World Literatures in Chinese: Transnational Perspectives of East Asian Cultures

Date: January 24-26
Place: HSSB, 6020 (6th floor)

The Center for Taiwan Studies at the University of California, Santa Barbara, will host a conference in collaboration with the BK21 Plus Education & Research Group for Chinese & Japanese Language and Culture, Korea University, to be held on January 24-26, 2019, at UCSB. The conference will explore literatures written in Chinese that have developed in East Asia and under the influences of the Chinese cultural sphere in the past as well as widely spread over the world today since the last century.

Diaspora Memoria: Performance art viewing and talk

Speaker: Kondo Aisuke
Date: Thursday, January 31
Time: 5:00 pm
Place: HSSB 1151

Please join the Department of Theater and Dance for a viewing of work by Japanese artist Kondo Aisuke, followed by a Q&A with the artist.

Born and raised in Japan and currently based in Germany, Kondo explores questions of belonging, identity, memory, and history across a variety of media, from collage and gallery installation to video and performance. In his current Matter and Memory series (2017-present), Kondo retraces his great grandfather’s life as an immigrant in the US from his arrival in the early 1900s until his incarceration in the Topaz internment camp during World War II.
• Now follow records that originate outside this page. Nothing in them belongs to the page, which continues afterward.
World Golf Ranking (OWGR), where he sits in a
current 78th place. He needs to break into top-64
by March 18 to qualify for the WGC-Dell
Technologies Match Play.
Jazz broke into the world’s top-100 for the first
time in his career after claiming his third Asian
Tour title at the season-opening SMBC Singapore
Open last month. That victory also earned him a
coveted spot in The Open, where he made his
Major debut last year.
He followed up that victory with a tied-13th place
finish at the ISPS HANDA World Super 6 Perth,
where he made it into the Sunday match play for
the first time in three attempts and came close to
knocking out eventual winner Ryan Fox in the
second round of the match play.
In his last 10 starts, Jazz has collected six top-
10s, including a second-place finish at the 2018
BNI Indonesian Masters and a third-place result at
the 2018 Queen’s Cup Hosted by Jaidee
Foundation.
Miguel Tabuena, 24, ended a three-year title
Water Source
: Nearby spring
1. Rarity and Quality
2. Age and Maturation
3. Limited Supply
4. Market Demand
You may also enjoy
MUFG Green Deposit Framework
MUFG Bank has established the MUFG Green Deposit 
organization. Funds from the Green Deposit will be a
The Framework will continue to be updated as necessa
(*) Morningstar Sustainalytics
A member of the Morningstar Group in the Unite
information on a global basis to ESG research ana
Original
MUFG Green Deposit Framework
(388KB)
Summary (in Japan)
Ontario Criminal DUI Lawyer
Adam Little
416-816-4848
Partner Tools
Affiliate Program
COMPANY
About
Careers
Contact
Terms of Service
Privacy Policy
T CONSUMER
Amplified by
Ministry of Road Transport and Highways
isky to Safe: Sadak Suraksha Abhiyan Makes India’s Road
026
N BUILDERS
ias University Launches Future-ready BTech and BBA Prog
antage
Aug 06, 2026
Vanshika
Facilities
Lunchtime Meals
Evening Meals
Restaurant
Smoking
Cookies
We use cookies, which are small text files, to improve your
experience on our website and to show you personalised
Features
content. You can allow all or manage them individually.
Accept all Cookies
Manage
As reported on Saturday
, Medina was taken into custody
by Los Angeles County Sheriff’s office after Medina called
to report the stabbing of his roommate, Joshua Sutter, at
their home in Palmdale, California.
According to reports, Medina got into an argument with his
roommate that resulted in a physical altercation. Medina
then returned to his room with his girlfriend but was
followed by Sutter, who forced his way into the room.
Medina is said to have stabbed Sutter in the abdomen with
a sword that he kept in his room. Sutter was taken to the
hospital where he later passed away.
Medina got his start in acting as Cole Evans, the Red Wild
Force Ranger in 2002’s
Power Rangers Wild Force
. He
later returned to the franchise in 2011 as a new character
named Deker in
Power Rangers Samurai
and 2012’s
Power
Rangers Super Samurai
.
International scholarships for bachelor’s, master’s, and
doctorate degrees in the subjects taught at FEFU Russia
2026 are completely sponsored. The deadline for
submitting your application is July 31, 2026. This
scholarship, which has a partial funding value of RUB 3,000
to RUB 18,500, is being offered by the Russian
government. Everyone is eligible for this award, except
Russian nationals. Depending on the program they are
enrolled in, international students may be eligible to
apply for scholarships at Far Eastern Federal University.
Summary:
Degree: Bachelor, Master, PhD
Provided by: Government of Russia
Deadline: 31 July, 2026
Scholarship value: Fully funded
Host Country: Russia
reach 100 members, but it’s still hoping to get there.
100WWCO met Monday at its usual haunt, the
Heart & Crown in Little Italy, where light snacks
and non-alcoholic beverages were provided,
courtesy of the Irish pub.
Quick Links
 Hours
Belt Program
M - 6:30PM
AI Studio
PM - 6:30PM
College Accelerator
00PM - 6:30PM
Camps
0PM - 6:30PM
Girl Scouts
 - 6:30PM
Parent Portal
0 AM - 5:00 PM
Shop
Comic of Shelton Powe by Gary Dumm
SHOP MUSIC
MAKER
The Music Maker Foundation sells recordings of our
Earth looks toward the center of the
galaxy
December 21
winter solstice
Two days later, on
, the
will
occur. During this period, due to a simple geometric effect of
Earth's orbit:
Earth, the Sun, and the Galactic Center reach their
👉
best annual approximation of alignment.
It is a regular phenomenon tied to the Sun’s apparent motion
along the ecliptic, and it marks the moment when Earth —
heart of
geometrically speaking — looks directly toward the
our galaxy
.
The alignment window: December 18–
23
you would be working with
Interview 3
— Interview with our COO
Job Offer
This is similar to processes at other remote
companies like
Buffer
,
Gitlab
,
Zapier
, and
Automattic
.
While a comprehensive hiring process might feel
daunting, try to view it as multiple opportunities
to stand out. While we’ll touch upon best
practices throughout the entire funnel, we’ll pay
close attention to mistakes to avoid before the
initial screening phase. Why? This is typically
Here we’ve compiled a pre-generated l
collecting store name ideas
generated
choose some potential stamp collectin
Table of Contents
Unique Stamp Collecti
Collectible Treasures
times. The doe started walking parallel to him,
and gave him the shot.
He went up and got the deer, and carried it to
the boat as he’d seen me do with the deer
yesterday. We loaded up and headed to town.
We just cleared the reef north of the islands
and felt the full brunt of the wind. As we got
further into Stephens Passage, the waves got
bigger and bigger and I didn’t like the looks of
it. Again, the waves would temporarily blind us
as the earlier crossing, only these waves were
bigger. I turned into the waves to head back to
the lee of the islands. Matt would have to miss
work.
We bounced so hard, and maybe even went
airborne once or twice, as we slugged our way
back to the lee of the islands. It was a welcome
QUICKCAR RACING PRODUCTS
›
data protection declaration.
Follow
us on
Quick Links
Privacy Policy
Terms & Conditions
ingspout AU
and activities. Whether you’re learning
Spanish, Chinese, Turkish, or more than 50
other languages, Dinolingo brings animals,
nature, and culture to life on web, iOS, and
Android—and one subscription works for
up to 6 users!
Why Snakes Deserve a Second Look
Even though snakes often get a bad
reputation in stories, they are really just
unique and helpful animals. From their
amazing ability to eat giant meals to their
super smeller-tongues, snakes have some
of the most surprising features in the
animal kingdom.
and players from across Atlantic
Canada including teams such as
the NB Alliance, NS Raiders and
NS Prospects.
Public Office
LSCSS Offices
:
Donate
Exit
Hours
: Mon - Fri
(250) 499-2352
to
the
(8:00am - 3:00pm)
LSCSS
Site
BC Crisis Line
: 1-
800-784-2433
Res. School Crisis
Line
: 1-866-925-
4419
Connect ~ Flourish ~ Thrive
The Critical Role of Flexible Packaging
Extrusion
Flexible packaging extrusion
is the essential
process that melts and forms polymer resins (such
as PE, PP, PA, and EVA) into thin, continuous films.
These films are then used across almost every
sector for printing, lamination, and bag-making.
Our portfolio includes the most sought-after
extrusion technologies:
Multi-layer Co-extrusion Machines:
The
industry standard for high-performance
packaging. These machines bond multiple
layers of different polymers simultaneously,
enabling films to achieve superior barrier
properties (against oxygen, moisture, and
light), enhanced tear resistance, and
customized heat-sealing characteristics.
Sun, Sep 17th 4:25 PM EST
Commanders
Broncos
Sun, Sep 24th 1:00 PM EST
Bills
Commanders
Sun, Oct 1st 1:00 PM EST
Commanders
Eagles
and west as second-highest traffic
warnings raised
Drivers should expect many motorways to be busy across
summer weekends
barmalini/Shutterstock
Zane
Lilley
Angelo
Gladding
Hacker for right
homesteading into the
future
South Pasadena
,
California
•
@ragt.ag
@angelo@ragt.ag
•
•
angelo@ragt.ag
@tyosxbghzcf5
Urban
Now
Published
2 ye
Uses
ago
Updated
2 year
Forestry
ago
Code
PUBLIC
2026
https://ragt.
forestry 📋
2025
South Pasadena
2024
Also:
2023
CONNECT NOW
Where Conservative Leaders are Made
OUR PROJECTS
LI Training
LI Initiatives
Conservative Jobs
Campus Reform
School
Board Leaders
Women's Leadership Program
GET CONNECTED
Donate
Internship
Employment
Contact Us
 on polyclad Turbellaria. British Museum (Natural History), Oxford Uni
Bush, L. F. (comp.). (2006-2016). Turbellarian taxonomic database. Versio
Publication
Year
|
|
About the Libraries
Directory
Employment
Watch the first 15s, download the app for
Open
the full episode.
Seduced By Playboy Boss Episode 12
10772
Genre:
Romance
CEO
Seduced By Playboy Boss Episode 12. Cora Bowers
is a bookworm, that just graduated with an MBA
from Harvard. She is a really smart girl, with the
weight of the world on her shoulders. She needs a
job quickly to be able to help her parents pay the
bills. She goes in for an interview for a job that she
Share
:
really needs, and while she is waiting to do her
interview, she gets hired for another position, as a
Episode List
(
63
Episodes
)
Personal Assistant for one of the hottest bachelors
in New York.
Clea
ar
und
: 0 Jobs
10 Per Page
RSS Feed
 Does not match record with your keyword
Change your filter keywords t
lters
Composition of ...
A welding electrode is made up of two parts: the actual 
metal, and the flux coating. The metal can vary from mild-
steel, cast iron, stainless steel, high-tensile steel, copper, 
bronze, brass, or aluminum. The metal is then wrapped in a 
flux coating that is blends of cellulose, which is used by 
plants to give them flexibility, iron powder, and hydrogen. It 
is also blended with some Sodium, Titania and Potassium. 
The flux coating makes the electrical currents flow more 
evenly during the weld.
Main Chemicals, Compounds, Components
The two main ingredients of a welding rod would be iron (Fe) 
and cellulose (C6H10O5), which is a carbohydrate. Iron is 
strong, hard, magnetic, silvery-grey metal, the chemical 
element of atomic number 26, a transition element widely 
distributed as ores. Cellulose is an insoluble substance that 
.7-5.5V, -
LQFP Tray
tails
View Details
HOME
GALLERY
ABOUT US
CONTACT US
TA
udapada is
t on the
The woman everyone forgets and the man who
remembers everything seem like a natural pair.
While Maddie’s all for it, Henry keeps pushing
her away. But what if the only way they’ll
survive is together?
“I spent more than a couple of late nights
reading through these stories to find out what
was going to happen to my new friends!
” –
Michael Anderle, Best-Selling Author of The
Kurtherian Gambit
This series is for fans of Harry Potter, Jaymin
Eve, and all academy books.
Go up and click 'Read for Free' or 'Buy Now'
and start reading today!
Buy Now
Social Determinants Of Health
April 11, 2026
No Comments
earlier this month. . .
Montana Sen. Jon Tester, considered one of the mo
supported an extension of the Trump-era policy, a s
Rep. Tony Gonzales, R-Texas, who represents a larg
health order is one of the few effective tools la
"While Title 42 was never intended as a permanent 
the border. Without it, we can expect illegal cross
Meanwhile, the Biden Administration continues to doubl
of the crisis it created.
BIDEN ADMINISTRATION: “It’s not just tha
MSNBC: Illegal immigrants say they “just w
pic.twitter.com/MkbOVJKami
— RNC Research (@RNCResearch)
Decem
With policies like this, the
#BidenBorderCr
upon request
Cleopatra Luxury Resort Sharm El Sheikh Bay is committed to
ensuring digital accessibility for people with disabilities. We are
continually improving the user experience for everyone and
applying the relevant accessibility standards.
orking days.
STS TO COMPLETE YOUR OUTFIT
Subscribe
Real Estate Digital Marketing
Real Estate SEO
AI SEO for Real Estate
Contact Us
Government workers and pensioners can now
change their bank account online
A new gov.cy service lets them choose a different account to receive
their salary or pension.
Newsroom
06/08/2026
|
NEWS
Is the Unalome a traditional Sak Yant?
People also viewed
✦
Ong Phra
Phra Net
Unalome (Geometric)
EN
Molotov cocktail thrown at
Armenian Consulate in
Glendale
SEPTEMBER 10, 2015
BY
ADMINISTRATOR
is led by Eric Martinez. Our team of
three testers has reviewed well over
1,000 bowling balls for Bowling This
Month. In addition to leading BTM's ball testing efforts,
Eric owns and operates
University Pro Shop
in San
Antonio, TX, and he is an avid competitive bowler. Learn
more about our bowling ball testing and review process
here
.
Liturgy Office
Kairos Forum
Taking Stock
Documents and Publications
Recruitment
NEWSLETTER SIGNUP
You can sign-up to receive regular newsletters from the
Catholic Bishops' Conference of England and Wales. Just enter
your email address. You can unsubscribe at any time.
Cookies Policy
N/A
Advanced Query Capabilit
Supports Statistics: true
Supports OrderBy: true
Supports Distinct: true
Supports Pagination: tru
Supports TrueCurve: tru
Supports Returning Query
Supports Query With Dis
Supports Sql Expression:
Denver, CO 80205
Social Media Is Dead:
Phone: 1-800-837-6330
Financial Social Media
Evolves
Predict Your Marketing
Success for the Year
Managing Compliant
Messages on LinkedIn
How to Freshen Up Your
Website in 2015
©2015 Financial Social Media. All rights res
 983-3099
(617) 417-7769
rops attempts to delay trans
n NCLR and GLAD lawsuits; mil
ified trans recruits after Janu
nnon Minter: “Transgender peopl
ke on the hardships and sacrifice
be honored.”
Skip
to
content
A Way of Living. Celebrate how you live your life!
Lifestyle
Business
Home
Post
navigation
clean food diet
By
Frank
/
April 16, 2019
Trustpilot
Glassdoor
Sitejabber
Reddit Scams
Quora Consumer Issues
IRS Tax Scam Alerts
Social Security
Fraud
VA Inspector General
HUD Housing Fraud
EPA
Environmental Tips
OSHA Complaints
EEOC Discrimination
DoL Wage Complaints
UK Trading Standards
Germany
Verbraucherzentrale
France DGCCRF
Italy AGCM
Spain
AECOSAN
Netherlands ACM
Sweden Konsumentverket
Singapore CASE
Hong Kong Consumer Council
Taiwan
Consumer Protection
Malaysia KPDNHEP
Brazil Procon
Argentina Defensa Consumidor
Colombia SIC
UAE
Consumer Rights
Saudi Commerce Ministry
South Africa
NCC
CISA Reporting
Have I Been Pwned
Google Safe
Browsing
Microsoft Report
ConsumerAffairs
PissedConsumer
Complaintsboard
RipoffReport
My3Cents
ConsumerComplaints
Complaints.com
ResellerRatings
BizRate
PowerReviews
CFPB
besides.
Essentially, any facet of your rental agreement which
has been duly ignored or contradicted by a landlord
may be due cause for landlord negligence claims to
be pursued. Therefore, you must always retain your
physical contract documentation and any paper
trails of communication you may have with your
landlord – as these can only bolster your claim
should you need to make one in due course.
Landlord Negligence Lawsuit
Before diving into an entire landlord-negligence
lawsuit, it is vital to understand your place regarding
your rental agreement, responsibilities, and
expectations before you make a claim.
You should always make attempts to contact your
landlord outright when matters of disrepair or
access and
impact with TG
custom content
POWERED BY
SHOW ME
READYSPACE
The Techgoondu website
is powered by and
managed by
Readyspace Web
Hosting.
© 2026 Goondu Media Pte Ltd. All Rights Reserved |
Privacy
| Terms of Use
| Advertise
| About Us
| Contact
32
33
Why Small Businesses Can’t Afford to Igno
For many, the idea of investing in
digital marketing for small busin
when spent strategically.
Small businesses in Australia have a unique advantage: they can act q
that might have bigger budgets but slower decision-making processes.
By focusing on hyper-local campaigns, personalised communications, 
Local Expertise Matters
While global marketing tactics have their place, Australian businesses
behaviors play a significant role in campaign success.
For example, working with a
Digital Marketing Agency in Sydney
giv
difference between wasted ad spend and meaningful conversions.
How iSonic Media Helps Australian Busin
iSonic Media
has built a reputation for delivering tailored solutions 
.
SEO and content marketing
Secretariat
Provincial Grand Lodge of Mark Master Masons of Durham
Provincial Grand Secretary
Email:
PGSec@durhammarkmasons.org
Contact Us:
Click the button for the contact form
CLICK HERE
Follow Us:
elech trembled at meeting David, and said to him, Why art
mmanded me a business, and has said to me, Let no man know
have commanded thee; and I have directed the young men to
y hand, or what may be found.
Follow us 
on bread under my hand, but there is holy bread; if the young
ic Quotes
For more information, click here.

The Media Region: Transnational Adaptations

Speaker: Professor Thomas Lamarre (McGill University)
Date: Friday, January 25
Time: 5:00-6:30 pm
Place: Mosher Alumni House, Alumni Hall

In the course of adaptation across media forms and platforms, a series that initially appears ‘excessively obvious’ (Bordwell) may transform into something ‘excessively enigmatic’ (Elsaesser). Tracking the serialization of Hana yori dango or Hanadan across manga, music, animation, and cinema in the 1990s, Lamarre will explore how a relatively straightforward manga series turns into something like a puzzle or a mind game. While the study of production (creative industries) and narration (patterns of storytelling) sheds some light on the formal features of this transformation, Lamarre argues that the transmedial serialization is best seen in terms of the formation of a social technology or subjective technology. It transforms interpretive practices into game-like procedures, or rules of the game. Looking at trans-medial serialization as subjective technology also allows for a better understanding of the power formations that coalesce around it in the context of transnational serialization. This is especially important in the case of Hanadan in the 2000s. Hanadan has been touted as the most remade series in the East Asia region, with Japanese, Taiwanese, Chinese, Korean, Philippine, and Indian versions. As such, this series offers insights in the emergence of new ways of understanding “Asia” as a media region.

Imaging ‘East Asia:’ Constructing Knowledge Through the Visual

Join us this Friday and Saturday for the East Asia Center Graduate Student Conference!

Friday, January 25, 5:00-6:30: Professor Thomas Lamarre (McGill University) Keynote Speech, Mosher Alumni House

Saturday, January 26, 9:00 a.m. to 5:00 p.m.: Graduate Student Conference, Mosher Alumni House

Aesthetic sensibilities and visual cognition of the external world are fundamental to the construction of knowledge and divination of meaning. For “Imagining ‘East Asia:’ Constructing Knowledge through the Visual,” a UCSB East Asia Center Graduate Student Conference, we seek proposals that grapple with how “East Asia” and its constituent cultural, linguistic, or national properties and territories are problematized through the framework of the visual (e.g. art, film, digital and popular culture, or the everyday). Visual culture constructs and is constructed by assumptions about the world. How one reads visual culture is determined on at least two fronts—first, by the artist/producer through choices of subject, style, and genre, among others and, second, by the audience’s worldviews, biases, and dispositions. Given the inherent subjectivity of visual cognition, we as historians, art historians, anthropologists, religion, film, and literature scholars are forever conscious of alternative readings and wary of misrepresentations.